クローデット・コルベール、、、クレオパトラ7世
ウォーレン・ウィリアム、、、ガイウス・ユリウス・カエサル
ヘンリー・ウィルコクソン、、、マルクス・アントニウス
ジョセフ・シルドクラウト、、、ヘロデ大王
イアン・キース、、、アウグストゥス


制作時期がかなり大変な時代であったこともあり、予算の限界も大きかったと思われる。
巨大な調度品やクレオパトラの座るゴージャスな椅子など美術がかなり頑張っていることは分かるが。
スケール感と奥行きがあまりなく、噺自体かなり呆気なく終わってしまった感があった。
クレオパトラという題材からすると、とてもこじんまりした小品という形にまとめられた印象だ。
かなり画面が劣化もあり、荒れていた(AmazonPrimeで鑑賞)。

Cleopatra007.jpg

Cleopatra008.jpg

噺はクレオパトラ7世がプトレマイオス13世派によって東部国境のペルシオンに追いやられたところから始まる。
その後の展開が、絨毯にくるまれてカエサルのところに運ばれるなどの有名な逸話は描かれるが、かなり大きな省略が目立つ。
特に産んだ子供が出てこない。と謂うより完全に消し去られているではないか。
「ブルータスお前もか」もあるにはあったが、少なくともクレオパトラに深く関係したカエサルやアントニウスをその間に生まれた子も含め、もっと描き込んだ方が良いように思われた。
もとよりクレオパトラのカエサルやアントニウスに対する愛情と葛藤やエジプトを守るための苦悩と決断など彼女の心情を描くことがテーマであり、歴史映画ではないのはわかるが、背景の動きや生活環境の描写が薄い為、彼女の危機感と緊張がいまひとつ共感しにくいところはある。

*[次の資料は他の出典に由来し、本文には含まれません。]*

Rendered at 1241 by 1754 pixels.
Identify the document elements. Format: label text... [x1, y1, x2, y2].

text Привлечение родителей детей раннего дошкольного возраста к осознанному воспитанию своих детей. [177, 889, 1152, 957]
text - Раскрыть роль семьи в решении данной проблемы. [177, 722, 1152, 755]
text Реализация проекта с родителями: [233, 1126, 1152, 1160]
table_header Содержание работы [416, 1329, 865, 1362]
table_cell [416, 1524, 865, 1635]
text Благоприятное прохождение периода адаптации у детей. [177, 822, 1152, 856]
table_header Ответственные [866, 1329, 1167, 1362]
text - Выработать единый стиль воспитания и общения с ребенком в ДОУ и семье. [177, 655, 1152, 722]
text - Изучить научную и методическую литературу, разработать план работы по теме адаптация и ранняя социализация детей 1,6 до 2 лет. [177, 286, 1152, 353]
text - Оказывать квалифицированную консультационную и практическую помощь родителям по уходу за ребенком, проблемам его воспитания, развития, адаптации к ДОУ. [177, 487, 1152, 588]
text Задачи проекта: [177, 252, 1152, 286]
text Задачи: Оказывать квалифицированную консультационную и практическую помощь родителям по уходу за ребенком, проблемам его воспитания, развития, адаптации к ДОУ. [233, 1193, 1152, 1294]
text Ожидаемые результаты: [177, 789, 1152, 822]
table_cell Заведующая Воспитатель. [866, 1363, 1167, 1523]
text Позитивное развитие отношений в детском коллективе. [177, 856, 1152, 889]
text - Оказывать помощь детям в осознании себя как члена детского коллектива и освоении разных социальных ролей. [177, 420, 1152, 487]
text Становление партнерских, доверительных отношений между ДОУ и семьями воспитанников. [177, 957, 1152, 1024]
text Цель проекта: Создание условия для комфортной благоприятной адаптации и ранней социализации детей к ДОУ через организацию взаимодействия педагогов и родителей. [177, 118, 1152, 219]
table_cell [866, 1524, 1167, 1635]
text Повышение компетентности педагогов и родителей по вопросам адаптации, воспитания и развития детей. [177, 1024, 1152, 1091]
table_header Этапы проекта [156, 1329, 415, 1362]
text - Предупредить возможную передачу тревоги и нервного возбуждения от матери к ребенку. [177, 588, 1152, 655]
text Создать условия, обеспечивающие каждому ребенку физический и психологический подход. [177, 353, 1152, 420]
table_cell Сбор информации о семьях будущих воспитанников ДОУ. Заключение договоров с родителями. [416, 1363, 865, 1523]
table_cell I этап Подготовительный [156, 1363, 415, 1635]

確かにアントニウスを魅惑する場面などは、こんな雰囲気であっただろうかというディテールを想わせる。
そのあたりの彼女の政略と恋愛に引き裂かれる心情は丁寧に追われていたと思う。
後は実際の戦闘シーンなど入れなくてよいので、緊迫した情勢がもっと分るようになっていれば、彼女の苦悩ももっと浮き彫りになったのでは、、、。
やはり100分枠は厳しい気がする。
この尺で史実(実際に分からぬところも多いとはいえ)詰め込み過ぎると、せわしない希薄な物語になってしまうだろう。
もし最初からこの長さが決まっていたとしたら、この運びも分かる。

Cleopatra010.jpg

要するにクレオパトラの魅力が描かれていたか、という観点からすれば、このクローデット・コルベールという女優のキャスティングも含め成功しているとは思う。
キャストは皆良かった。
マルクス・アントニウスが石膏像とそっくりの役者だった(笑。
カエサルも自信満々の野心家で、こんな人だろうなとすんなり思った。

クレオパトラの女優クローデット・コルベールが見終わるころには本当にクレオパトラに感じられた。
見ていくうちに魅力の増す女優であった。
エジプト人には見えぬが。
(それを言ったらみんな英語を喋っているし。かえってこういう映画は吹き替えの方が抵抗ない)。
最後に毒蛇に噛まれるところもサラっとしていた。
(そういえばこの時代の映画は、こうした質感~文法であった)。

Cleopatra006.jpg

この年代の映画を幾つか観てみたが、デジタルリマスターを施すとまた格段に見応えが増すと思われるものばかりであった。
特にこの映画はその筆頭かも知れない。